Inner you are right. I never have though of this. I think you have proven in counter active to waterproof cbu. If any water did happen to penetrate the grout, it would be better for the cbu to absorb it because it would eventually dry out rather than run down the waterproofer and all be trapped at the bottom of the tub


----------



## jarvis design (May 6, 2008)

Inner10 said:


> Jarvis, I did that but again what happens to any moisture that penetrates the tile? Lets say you had a few pinholes in your grout...the water would collect behind the tiles and would drain down to the bead of silicone and rest there.


You would need a lot more than a few pinholes to allow that much water in to drain down. If you have lots of pin holes in your grout, well, change grouts or figure out why you are getting so many!


----------



## Inner10 (Mar 12, 2009)

jarvis design said:


> You would need a lot more than a few pinholes to allow that much water in to drain down. If you have lots of pin holes in your grout, well, change grouts or figure out why you are getting so many!


Alright maybe my example was a little far fetched...but my point was making a completely water tight backer, making a water tight tile layer and sealing the bottom seems counter productive...in general sh!t works better when it can breathe. 

I think if I were ever to do another tub-shower before I die I would just skip all the red-guarding I did and use concrete board.


----------



## angus242 (Oct 20, 2007)

bluebird5 said:


> Inner you are right. I never have though of this. I think you have proven in counter active to waterproof cbu. If any water did happen to penetrate the grout, it would be better for the cbu to absorb it because it would eventually dry out rather than run down the waterproofer and all be trapped at the bottom of the tub


There's a big difference between "water" and "moisture". If you have water behind the tile installation, you have big problems. However, if talking about vapor, that's when materials make all the difference. Both epoxy and urethane grout have the same absorption properties as porcelain tile. How much vapor do you think is getting behind the tile?
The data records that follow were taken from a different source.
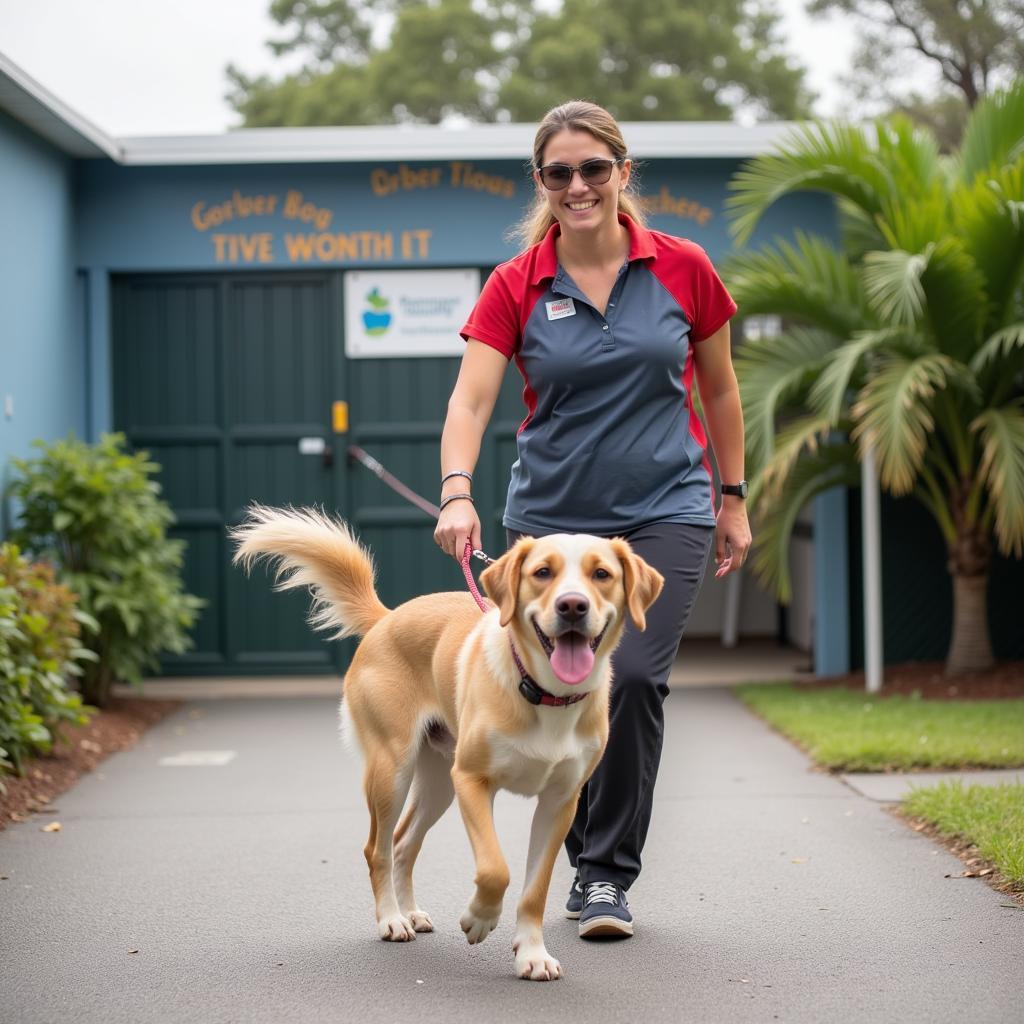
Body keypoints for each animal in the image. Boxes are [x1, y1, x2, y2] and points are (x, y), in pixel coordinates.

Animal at [232, 507, 663, 978]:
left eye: (601, 574)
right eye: (542, 573)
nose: (572, 605)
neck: (544, 692)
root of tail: (386, 617)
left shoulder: (559, 803)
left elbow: (534, 889)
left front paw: (532, 954)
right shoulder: (473, 781)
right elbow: (495, 868)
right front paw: (479, 919)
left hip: (439, 783)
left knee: (404, 843)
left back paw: (410, 912)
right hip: (394, 771)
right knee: (377, 848)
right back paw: (391, 919)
Using standard grout (which a majority will), would you rather have moisture penetrating the wall cavity or settling on the tub flange? If it's such a concern, as long as the CBU to tub flange is properly sealed (and the CBU waterproofed) you can leave a few weep holes on the tub to tile gap.


----------



## bluebird5 (Dec 13, 2010)

Angus do you just waterproof your screw holes or do you do the whole board in a tub shower combo?


----------



## jarvis design (May 6, 2008)

Inner10 said:


> Alright maybe my example was a little far fetched...but my point was making a completely water tight backer, making a water tight tile layer and sealing the bottom seems counter productive...in general sh!t works better when it can breathe.
> 
> I think if I were ever to do another tub-shower before I die I would just skip all the red-guarding I did and use concrete board.


I think if you use concrete board, set your tile with thinset, and (again!) use epoxy or urethane grout, you still have a solid installation. I waterproof as added insurance and the fact the majority of my jobs include a recessed soap/shampoo niche, which needs waterproofed for sure


----------